## Pauli normalisers

There are two subgroups that pop up once we choose a stabiliser \mathcal{S}.
The subgroup of \mathcal{P}_n consisting of all elements that commute which every element of \mathcal{S} is called the **centraliser of \mathcal{S}**, denoted by
Z(\mathcal{S}) = \{g\in\mathcal{P}_n \mid gsg^{-1}=s\text{ for all }s\in\mathcal{S}\}
and the other is the one that we have already seen: the normaliser
N(\mathcal{S}) = \{g\in\mathcal{P}_n \mid gsg^{-1}\in\mathcal{S}\text{ for all }s\in\mathcal{S}\}.
These two are, in general, distinct but related: for the normaliser we ask that gsg^{-1}=s' for some arbitrary s'\in\mathcal{S}, and for the centraliser we *additionally* ask that s'=s.
However, in the case of Pauli groups, these two subgroups coincide, because gsg^{-1}=s' if and only if sg=gs', but since any two elements of the Pauli group either commute or anticommute, this implies that s'=s or s'=-s; but we have already seen (and proven, in Exercise 7.8.4) that if s is in a stabiliser then -s cannot be, and so it must be the case that s'=s.
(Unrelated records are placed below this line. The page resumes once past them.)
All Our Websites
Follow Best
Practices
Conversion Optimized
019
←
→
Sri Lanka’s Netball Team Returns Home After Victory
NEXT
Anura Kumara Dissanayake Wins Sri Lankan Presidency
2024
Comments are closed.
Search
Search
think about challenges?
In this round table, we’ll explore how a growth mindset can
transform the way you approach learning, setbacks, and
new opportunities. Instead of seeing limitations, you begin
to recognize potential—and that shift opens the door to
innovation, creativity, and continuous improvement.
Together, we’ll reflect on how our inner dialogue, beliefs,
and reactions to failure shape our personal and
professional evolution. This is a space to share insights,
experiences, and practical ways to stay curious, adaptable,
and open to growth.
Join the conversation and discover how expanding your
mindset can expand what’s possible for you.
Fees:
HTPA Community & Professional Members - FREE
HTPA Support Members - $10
In summary, given a stabiliser, we get a corresponding normaliser, and given the normaliser (which, in our case, is the same thing as the centraliser), we get two interesting quotient groups to study.
By the definition of the normaliser, \mathcal{S} is normal in N(\mathcal{S}).
What is less obvious is that N(S) itself is normal in \mathcal{P}_n.
To prove this, let g\in\mathcal{P}_n and consider gng^{-1}, for some n\in N(\mathcal{S}).
We need to show that gng^{-1}\in N(S).
For any s\in\mathcal{S},
(gng^{-1})s = s(gng^{-1})
because either s commutes with both g and g^{-1}, or it anticommutes with both g and g^{-1}, in which case the two minus signs cancel out.
Either way, s commutes with gng^{-1}, and so, by definition, gng^{-1}\in N(\mathcal{S}).
So \mathcal{S} in normal in N(\mathcal{S}) by definition, and N(\mathcal{S}) is normal in \mathcal{P}_n by the above; but recall that this does *not* imply that \mathcal{S} is normal in \mathcal{P}_n.
Indeed, pick any element g\in\mathcal{P}_n that anticommutes with some s\in\mathcal{S}, so that gsg^{-1}=-s; but we already know that if s\in\mathcal{S} then -s\not\in\mathcal{S}.

With these normal subgroups \mathcal{S}\triangleleft N(\mathcal{S})\triangleleft\mathcal{P}_n we can form two quotient groups, arranging things into cosets: N(\mathcal{S})/\mathcal{S} and \mathcal{P}_n/N(\mathcal{S}).
This is visualised in Figure 7.2.
Note that we can also form cosets of \mathcal{S} in \mathcal{P}_n, but since this is not a normal subgroup the left cosets will be different from the right cosets, and we cannot construct a quotient group \mathcal{P}_n/\mathcal{S}.

This resulting structure — any Pauli stabiliser slicing its normaliser into cosets, and this normaliser in turn slicing the Pauli group into cosets — will be very useful when we discuss quantum error correction and fault tolerance in Sections 13 and 14, and we can explain a bit how this will work now.
The stabiliser will partition the Hilbert space of n qubits into subspaces, and the one that is fixed by the stabiliser will be chosen as a **codespace**.
All operators in the normaliser will then become **logical operators** on the codespace, and the cosets of the normaliser in \mathcal{P}_n will group together operators that describe errors of a similar type (those with the same **error syndrome**).
It will be a useful fact to know that \mathcal{P}_n/N(\mathcal{S}) is abelian — we show this in Exercise 7.8.6.

Finally, let’s count some elements.
We have already seen that |\mathcal{P}_n|=4\cdot 4^n=4^{n+1}, and that if \mathcal{S} has r generators then |\mathcal{S}|=2^r.
But what about N(\mathcal{S})?
By definition, the normaliser consists of all the operators that commute with all the generators of the stabiliser.
There are 4\cdot(4^n/2) that commute with the first generator, half of which also commute with the second generator, a further half of which also commute with the third generator, and so on.
So we have that |N(\mathcal{S})|=4\cdot(4^n/2^r).
Finally we have the two quotient groups: N(\mathcal{S})/\mathcal{S} has 4\cdot(4^n/4^r)=4^{n-r+1} elements and is isomorphic to \mathcal{P}_{n-r}; and \mathcal{P}_n/N(\mathcal{S}) has (4\cdot4^n)/(4\cdot(4^n/2^r))=2^r elements.